In my new-found humility, I smiled and politely replied with gratitude. I had been given a great compliment but also a kick in the pants to begin to work on my mind-set like I’ve always heard the greats of the game doing. The more time I spent with him the more I realized he was not a man to give an easy complement. Yes, he was a very nice man and I came to believe that all the old stereotypes of him being a brash and loud club-thrower were a bit over-stated. I think it was all planned. It was strategic. It happened, yes, but I believe it was more staged than an eruption.

Well, whatever his intention, it worked. I went on that day to play one of the best ball-striking rounds I’ve ever played. I hit every fairway but one; I hit every green in regulation but one, and I cruised to an easy 68. After the thrill of playing a near-flawless round of golf in front of Tommy Bolt faded, his words stuck with me. At the time, I considered my short game to be top-notch but I thought my swing was what needed the most improvement. In Tommy’s view, he could see my potential with the swing and he looked beyond technique-based goals because he knew the real key to success… that winning lies in the mind. He knew that what you could perfect in the mind would far surpass any contest with the clubs. It opened my eyes to a whole new way of preparation and a pursuit of improvement churned in me in a whole new way.
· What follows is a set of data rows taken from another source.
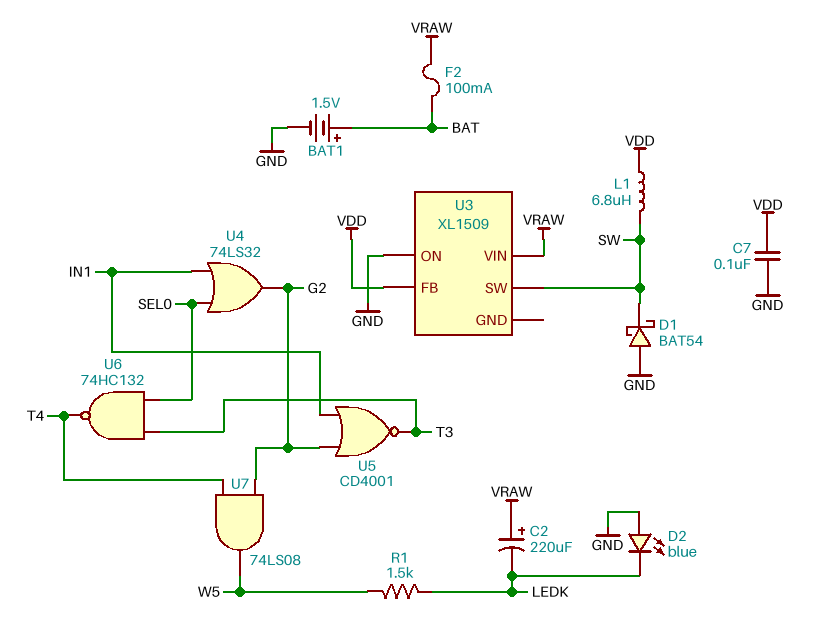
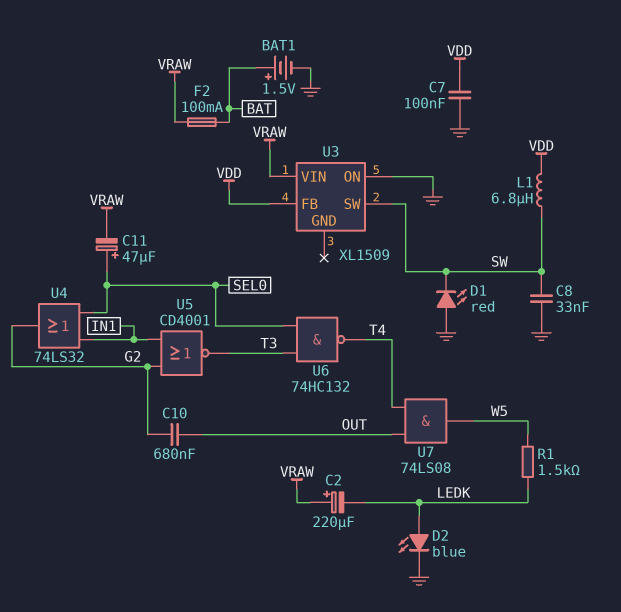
C8: none -> 33nF (GND, SW)
C10: none -> 680nF (G2, OUT)
C11: none -> 47uF (plus SEL0, minus VRAW)
D1: schottky BAT54 (A GND, K SW) -> LED red (A GND, K SW)
D2: LED blue (A GND, K LEDK) -> LED blue (A LEDK, K GND)
U7: AND 74LS08 (in G2, in T4, out W5) -> AND 74LS08 (in OUT, in T4, out W5)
This is what I want to share with you. How to win the mental game of golf. I have twenty years experience in competitive golf where I competed in high school, college, and as a professional golfer but I never was taught what I now know. I look back and think, “What could I have accomplished if someone could’ve set me going in the right direction in my mind-set.” After all, the mind-set shapes the way we think about ourselves, which drives the way we practice, which drives the way we compete, which drives the excellence we demand from ourselves. It’s amazing to watch competitive golfers have such highs and lows in competition that they never have in their practice rounds… The difference is all mind-set.

Tommy Bolt was a brilliant man. He had a plan.

Interestingly, I went on to win the US Open qualifier in 2014 at the same course where Tommy Bolt won the US Open back in 1958, at Southern Hills Country Club in my home state of Oklahoma.

He continued, “The most important shot in golf is the tee shot because it sets you up for the rest of the hole. Putting is important too and you need to putt well to win, but there are 18 individual holes with 18 tee shots and if you don’t realize the importance of the first shot on every hole, you will never realize your winning potential.”